Bearing all this in mind, there are great implications of what we stand to lose should climate change begin to take on its full, terrible weight.

When I heard the phrase “climate change” my initial reaction was once a recollection of cautionary lectures attended at the H2O Nobel Conference. I’d be subject to a feeling of discomfort, verging on a vague sense of dread, that inexpensive, diverse food and clean water might soon be things of the past. The notion that my homeland’s cultural identity would become collateral damage only occurred to me after experiencing my first brown Minnesotan winter.

What would be left of us without our winters? We’d be like a little, warm Canada. The State of Collegiate Wrestling doesn’t really have the same ring to it, nor does it hint at a rich, wholesome wellspring of fun-for-the-whole-family tradition. The only thing left to distinguish us from Wisconsin would be our sports franchises, and for some reason I feel as if our regional dialect would start to come off as a pretentious affect.

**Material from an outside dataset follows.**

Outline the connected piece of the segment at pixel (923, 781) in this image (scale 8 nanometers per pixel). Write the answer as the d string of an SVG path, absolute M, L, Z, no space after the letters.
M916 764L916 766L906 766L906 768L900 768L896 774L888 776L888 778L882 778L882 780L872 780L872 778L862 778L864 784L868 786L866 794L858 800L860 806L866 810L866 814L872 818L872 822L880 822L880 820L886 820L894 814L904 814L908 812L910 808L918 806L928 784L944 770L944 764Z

The bad news is that this is already happening. Old Minnesotans are already nostalgically recollecting a time when they could enjoy watching to see if their spit froze before it hit the ground in -40 degree winters, and pitying the youths who will never know the toughness that was once required of a native Minnesotan. The good news is that we clearly still have a few freezing gales in us.

So next time you’re struggling against the wind to make it to class, don’t curse the hill you’re on or the state you’re in, remember instead that you’re a part of a rare and vanishing culture. Remember that you’re experiencing the pains that are necessary to be a part of a unique facet in our nation, and remember that, as powerful as the winds feel, they are a part of a fragile climate. If it should vanish, it would take our unique identity away with it.